> **TEXT EXCERPT**
Suspected cholera cases have almost tripled in Yemen’s coastal Hodeidah region since the Saudi Arabia-UAE coalition launched a military offensive in June to retake the area, according to a rights group.
Health facilities across the governorate recorded a 170 percent increase in the number of suspected cholera cases, from 497 in June to 1,342 in August, Save the Children, a UK-based NGO, said in a report.
The group said the spike was in line with national data that also showed a steady increase of suspected cholera cases across Yemen.
Thirty percent of all suspected cases are children under five years old, according to the World Health Organization.
“The situation in Hodeidah has become unbearable because of the conflict. I’m seeing more and more children coming in with suspected cholera,” Mariam Aldogani, Save the Children’s Hodeidah field manager, said.
“I met one mother of two who has acute diarrhoea and she told me her whole family is affected because they don’t have access to clean water anymore.”
The rise in suspected cases in Hodeidah follows a dramatic increase in fighting between the Houthis and forces backed by the Saudi Arabia-UAE coalition since June.
According to the group, a series of air raids in late July resulted in the damage of a sanitation facility and water station that supplies Hodeidah with most of its water.
Suspected cholera cases almost doubled in the aftermath of the incident, going from 732 in July to 1,342 in August.
In a recent UN survey of more than 2,000 respondents across Yemen, more than half (56 percent) cited water supply damage as the most common form of infrastructure damage. In Hodeidah governorate this jumped to 62 percent of respondents.
“Children in Yemen are experiencing severe hardships that no child should endure, facing multiple threats from bombs and bullets to disease and extreme hunger,” said Tamer Kirolos, Save the Children’s Yemen country director.
“Treating cholera is straightforward, provided children can get the rehydration and antibiotics they need, and hospitals and clinics are adequately equipped. But nearly four years of conflict has led to a near-total collapse of the health system in Yemen.”
Fighting near Hodeidah – the main gateway for imports of relief supplies and commercial goods into the country – has escalated since June 13 after the Saudi-UAE alliance launched a wide-ranging operation to retake the strategic seaport.
The offensive is being carried out by a disparate collective of forces including the National Resistance, a group of fighters loyal to Yemen’s former President Ali Abdullah Saleh, the Tihama Resistance, a group of fighters loyal to Yemen’s President Abd-Rabbu Mansour Hadi, and the Giant Brigades, a military unit backed by the UAE.
Riyadh and Abu Dhabi see Hodeidah port as the main entry point of weapons for the Houthis and have accused their regional rival Iran of sending missiles to the rebels, a charge Tehran has denied.
The war in Yemen, the region’s poorest country, started in 2014 when the Houthis overran much of the country, including the capital, Sanaa.
Hadi’s government was toppled by Houthi rebels in late 2014 after the rebels advanced south from their stronghold of Saada and captured large parts of the north.
The conflict escalated in 2015 when Saudi Arabia and the UAE launched air raids in an attempt to reinstate the internationally recognised government of President Hadi.
With logistical support from the US, the Saudi-UAE alliance has carried out more than 16,000 attacks on Houthi-held areas in an attempt to reverse their gains.
These attacks have hit weddings and hospitals, as well as water and electricity plants, killing and wounding thousands.

> **TASKS FOR THIS EXERCISE**
1) According to the article on cholera in Hodeidah, who is Save the Children's Yemen country director?
2) Recast the paragraph of the article on cholera in Hodeidah that begins "The offensive is being carried out" as a short list of the forces involved.
The records have no connection to the article on cholera in Hodeidah.

> **SUPPLIED MATERIAL**
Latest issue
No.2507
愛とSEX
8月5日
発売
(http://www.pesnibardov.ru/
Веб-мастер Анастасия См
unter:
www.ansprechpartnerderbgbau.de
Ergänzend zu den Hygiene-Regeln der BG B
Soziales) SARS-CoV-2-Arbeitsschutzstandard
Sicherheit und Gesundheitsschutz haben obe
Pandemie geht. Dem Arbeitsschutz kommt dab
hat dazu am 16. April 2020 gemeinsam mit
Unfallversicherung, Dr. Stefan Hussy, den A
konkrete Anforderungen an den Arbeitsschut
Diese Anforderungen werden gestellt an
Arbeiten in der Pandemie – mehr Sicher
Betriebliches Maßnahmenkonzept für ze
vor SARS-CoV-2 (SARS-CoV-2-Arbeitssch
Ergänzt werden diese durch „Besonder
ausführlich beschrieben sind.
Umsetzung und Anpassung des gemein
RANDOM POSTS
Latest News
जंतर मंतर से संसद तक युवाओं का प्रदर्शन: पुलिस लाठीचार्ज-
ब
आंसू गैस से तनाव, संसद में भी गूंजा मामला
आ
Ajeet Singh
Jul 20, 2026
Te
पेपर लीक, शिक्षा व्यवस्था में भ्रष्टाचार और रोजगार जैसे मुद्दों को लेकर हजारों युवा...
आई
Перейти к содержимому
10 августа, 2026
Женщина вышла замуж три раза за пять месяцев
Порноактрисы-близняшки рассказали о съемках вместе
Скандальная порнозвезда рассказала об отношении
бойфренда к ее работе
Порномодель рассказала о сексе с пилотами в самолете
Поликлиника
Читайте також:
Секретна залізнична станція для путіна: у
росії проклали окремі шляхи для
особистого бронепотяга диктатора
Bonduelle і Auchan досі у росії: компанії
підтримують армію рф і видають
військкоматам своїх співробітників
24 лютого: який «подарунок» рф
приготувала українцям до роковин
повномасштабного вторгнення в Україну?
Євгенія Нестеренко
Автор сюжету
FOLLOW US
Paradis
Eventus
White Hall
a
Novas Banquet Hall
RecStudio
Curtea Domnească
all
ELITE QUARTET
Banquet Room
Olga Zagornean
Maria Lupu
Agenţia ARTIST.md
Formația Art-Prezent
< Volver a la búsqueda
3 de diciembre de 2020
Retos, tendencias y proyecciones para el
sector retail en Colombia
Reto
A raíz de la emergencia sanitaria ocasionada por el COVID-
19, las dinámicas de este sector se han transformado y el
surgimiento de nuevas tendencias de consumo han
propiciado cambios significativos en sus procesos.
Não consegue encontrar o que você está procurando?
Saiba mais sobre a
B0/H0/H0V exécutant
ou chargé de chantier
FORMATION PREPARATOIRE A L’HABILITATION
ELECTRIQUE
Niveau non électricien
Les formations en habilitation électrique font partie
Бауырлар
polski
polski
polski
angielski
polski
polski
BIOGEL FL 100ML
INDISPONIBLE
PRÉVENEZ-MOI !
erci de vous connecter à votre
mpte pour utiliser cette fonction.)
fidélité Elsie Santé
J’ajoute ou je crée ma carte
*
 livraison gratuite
--
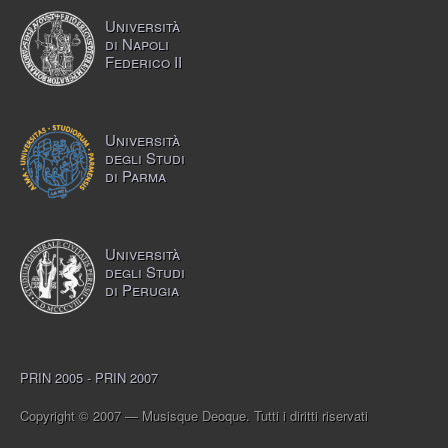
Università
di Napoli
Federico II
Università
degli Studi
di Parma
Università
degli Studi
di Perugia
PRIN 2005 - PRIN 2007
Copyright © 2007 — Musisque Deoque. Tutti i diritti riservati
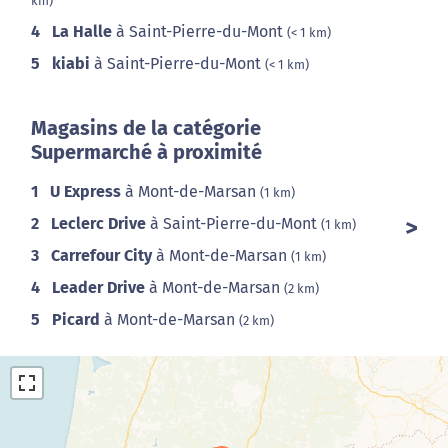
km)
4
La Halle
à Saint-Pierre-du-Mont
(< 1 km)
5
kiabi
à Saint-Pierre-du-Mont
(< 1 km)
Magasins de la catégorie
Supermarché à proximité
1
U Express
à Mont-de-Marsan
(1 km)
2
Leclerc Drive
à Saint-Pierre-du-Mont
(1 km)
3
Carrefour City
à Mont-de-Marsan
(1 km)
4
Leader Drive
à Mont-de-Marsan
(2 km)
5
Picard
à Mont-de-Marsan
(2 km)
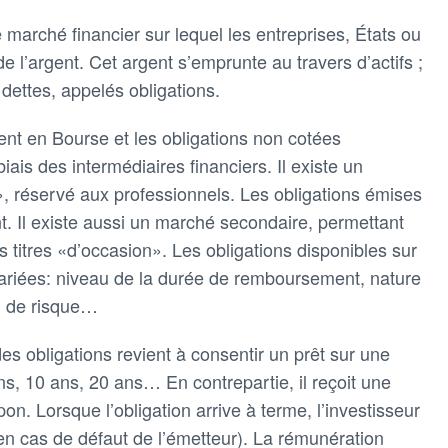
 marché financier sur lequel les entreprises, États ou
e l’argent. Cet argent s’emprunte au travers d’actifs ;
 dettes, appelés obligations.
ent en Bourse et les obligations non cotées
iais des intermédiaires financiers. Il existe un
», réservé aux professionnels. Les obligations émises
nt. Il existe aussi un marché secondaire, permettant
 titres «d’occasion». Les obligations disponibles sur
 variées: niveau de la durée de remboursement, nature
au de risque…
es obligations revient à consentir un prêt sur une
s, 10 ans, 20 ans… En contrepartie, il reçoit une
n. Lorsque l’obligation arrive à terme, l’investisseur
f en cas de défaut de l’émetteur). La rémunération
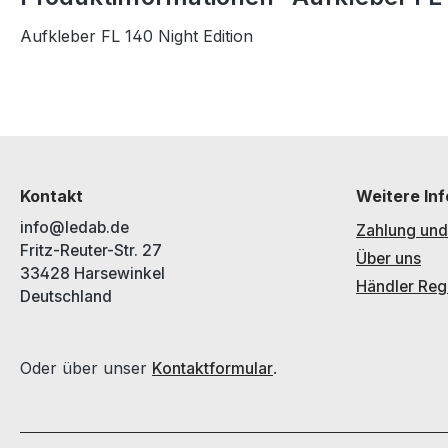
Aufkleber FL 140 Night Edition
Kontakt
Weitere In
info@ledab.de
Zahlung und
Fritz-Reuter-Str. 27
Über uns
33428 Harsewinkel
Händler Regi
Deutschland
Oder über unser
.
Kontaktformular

> **WRITTEN RESPONSES**
1) Tamer Kirolos

2)
Forces carrying out the offensive:
- National Resistance: fighters loyal to former President Ali Abdullah Saleh
- Tihama Resistance: fighters loyal to President Abd-Rabbu Mansour Hadi
- Giant Brigades: a UAE-backed military unit